U.S. Robotics Courier dial-up modem
From the “It Could Be Worse”-Department, the Canadian Press reports hundreds of thousands of Canadians are still stuck in the dial-up world, either because they live too far away from a cable company, their local phone company will not extend DSL service to their home, or they cannot afford the high prices Internet Service Providers charge for the service.
The National Capital Free-Net, one of the oldest Free-Net dial-up networks, still has 3,600 users in the Ottawa area looking for low-cost or free access.
The broadband-less account for up to 366,000 Canadians still stuck in the Internet slow lane, with large concentrations in rural areas creating problems for a country that increasingly turns online for information, entertainment, and education.
While many consumers can recall the dial-up experience of a decade ago, today’s online world is replete with multimedia-rich advertising, complicated web pages, and other content that was never designed for anything less than a broadband connection.
CP found the Toronto Blue Jays’ official website features more than four megabytes of content, including pre-loading embedded video and graphics. In all, nearly ten minutes passed before the website gradually loaded to completion. Other comparatively “small” websites with a megabyte of content still took 4-5 minutes to finish, enough time to grab a cup of coffee.
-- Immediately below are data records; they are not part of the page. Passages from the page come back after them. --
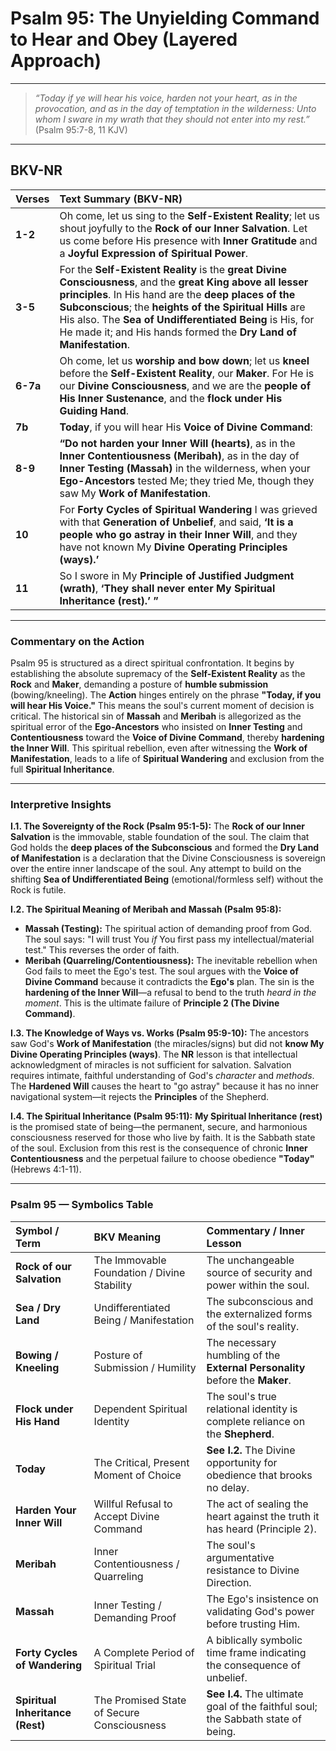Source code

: # **Psalm 95: The Unyielding Command to Hear and Obey (Layered Approach)**

---

> *“Today if ye will hear his voice, harden not your heart, as in the provocation, and as in the day of temptation in the wilderness: Unto whom I sware in my wrath that they should not enter into my rest.”* (Psalm 95:7-8, 11 KJV)

---

## **BKV-NR**

| Verses | Text Summary (BKV-NR) |
| :--- | :--- |
| **1-2** | Oh come, let us sing to the **Self-Existent Reality**; let us shout joyfully to the **Rock of our Inner Salvation**. Let us come before His presence with **Inner Gratitude** and a **Joyful Expression of Spiritual Power**. |
| **3-5** | For the **Self-Existent Reality** is the **great Divine Consciousness**, and the **great King above all lesser principles**. In His hand are the **deep places of the Subconscious**; the **heights of the Spiritual Hills** are His also. The **Sea of Undifferentiated Being** is His, for He made it; and His hands formed the **Dry Land of Manifestation**. |
| **6-7a** | Oh come, let us **worship and bow down**; let us **kneel** before the **Self-Existent Reality**, our **Maker**. For He is our **Divine Consciousness**, and we are the **people of His Inner Sustenance**, and the **flock under His Guiding Hand**. |
| **7b** | **Today**, if you will hear His **Voice of Divine Command**: |
| **8-9** | **“Do not harden your Inner Will (hearts)**, as in the **Inner Contentiousness (Meribah)**, as in the day of **Inner Testing (Massah)** in the wilderness, when your **Ego-Ancestors** tested Me; they tried Me, though they saw My **Work of Manifestation**. |
| **10** | For **Forty Cycles of Spiritual Wandering** I was grieved with that **Generation of Unbelief**, and said, **‘It is a people who go astray in their Inner Will**, and they have not known My **Divine Operating Principles (ways).’** |
| **11** | So I swore in My **Principle of Justified Judgment (wrath)**, **‘They shall never enter My Spiritual Inheritance (rest).’ ”** |

---

### **Commentary on the Action**

Psalm 95 is structured as a direct spiritual confrontation. It begins by establishing the absolute supremacy of the **Self-Existent Reality** as the **Rock** and **Maker**, demanding a posture of **humble submission** (bowing/kneeling). The **Action** hinges entirely on the phrase **"Today, if you will hear His Voice."** This means the soul's current moment of decision is critical. The historical sin of **Massah** and **Meribah** is allegorized as the spiritual error of the **Ego-Ancestors** who insisted on **Inner Testing** and **Contentiousness** toward the **Voice of Divine Command**, thereby **hardening the Inner Will**. This spiritual rebellion, even after witnessing the **Work of Manifestation**, leads to a life of **Spiritual Wandering** and exclusion from the full **Spiritual Inheritance**.

---

### **Interpretive Insights**

**I.1. The Sovereignty of the Rock (Psalm 95:1-5):** The **Rock of our Inner Salvation** is the immovable, stable foundation of the soul. The claim that God holds the **deep places of the Subconscious** and formed the **Dry Land of Manifestation** is a declaration that the Divine Consciousness is sovereign over the entire inner landscape of the soul. Any attempt to build on the shifting **Sea of Undifferentiated Being** (emotional/formless self) without the Rock is futile.

**I.2. The Spiritual Meaning of Meribah and Massah (Psalm 95:8):**
* **Massah (Testing):** The spiritual action of demanding proof from God. The soul says: "I will trust You *if* You first pass my intellectual/material test." This reverses the order of faith.
* **Meribah (Quarreling/Contentiousness):** The inevitable rebellion when God fails to meet the Ego's test. The soul argues with the **Voice of Divine Command** because it contradicts the **Ego's** plan. The sin is the **hardening of the Inner Will**—a refusal to bend to the truth *heard in the moment*. This is the ultimate failure of **Principle 2 (The Divine Command)**.

**I.3. The Knowledge of Ways vs. Works (Psalm 95:9-10):** The ancestors saw God's **Work of Manifestation** (the miracles/signs) but did not **know My Divine Operating Principles (ways)**. The **NR** lesson is that intellectual acknowledgment of miracles is not sufficient for salvation. Salvation requires intimate, faithful understanding of God's *character* and *methods*. The **Hardened Will** causes the heart to "go astray" because it has no inner navigational system—it rejects the **Principles** of the Shepherd.

**I.4. The Spiritual Inheritance (Psalm 95:11):** **My Spiritual Inheritance (rest)** is the promised state of being—the permanent, secure, and harmonious consciousness reserved for those who live by faith. It is the Sabbath state of the soul. Exclusion from this rest is the consequence of chronic **Inner Contentiousness** and the perpetual failure to choose obedience **"Today"** (Hebrews 4:1-11).

---

### **Psalm 95 — Symbolics Table**

| Symbol / Term | BKV Meaning | Commentary / Inner Lesson |
| :--- | :--- | :--- |
| **Rock of our Salvation** | The Immovable Foundation / Divine Stability | The unchangeable source of security and power within the soul. |
| **Sea / Dry Land** | Undifferentiated Being / Manifestation | The subconscious and the externalized forms of the soul's reality. |
| **Bowing / Kneeling** | Posture of Submission / Humility | The necessary humbling of the **External Personality** before the **Maker**. |
| **Flock under His Hand** | Dependent Spiritual Identity | The soul's true relational identity is complete reliance on the **Shepherd**. |
| **Today** | The Critical, Present Moment of Choice | **See I.2.** The Divine opportunity for obedience that brooks no delay. |
| **Harden Your Inner Will** | Willful Refusal to Accept Divine Command | The act of sealing the heart against the truth it has heard (Principle 2). |
| **Meribah** | Inner Contentiousness / Quarreling | The soul's argumentative resistance to Divine Direction. |
| **Massah** | Inner Testing / Demanding Proof | The Ego's insistence on validating God's power before trusting Him. |
| **Forty Cycles of Wandering** | A Complete Period of Spiritual Trial | A biblically symbolic time frame indicating the consequence of unbelief. |
| **Spiritual Inheritance (Rest)** | The Promised State of Secure Consciousness | **See I.4.** The ultimate goal of the faithful soul; the Sabbath state of being. |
As web pages become even more complex, dial-up users are now starting to avoid the web altogether, preferring to focus on e-mail and only the most essential online services. Some more tech-savvy users use content filtering software to block ads or shut off graphics, but that only goes so far. Today’s online banking and commerce sites often use plug-ins to handle transactions, which further complicates checking bank balances or paying bills online.
While users familiar with the time it takes to send complex images or sound files across a dial-up connection avoid including them in e-mail messages, broadband users don’t think twice.
That forces some dial-up users to discriminate.
[Ross Kouhi, executive director for the National Capital FreeNet] has a sister who lives in a rural area and until recently only had dial-up access. His family learned to leave her out of group emails when it came to sharing photos, he says.
“You always have to remember to not send the big pictures to the one sister, to save her the grief, because she would say it would take her all night to download a big pile of photographs,” Kouhi says.
“And she’d come back in the morning and they weren’t anything she wanted to see anyways.”
The problem will not get resolved until phone and cable companies broaden access to the Internet in more rural communities and lower the price for income-challenged consumers that cannot afford an extra $30 a month for broadband access. Without reform, a cross-section of Canada will continue to endure a digital divide.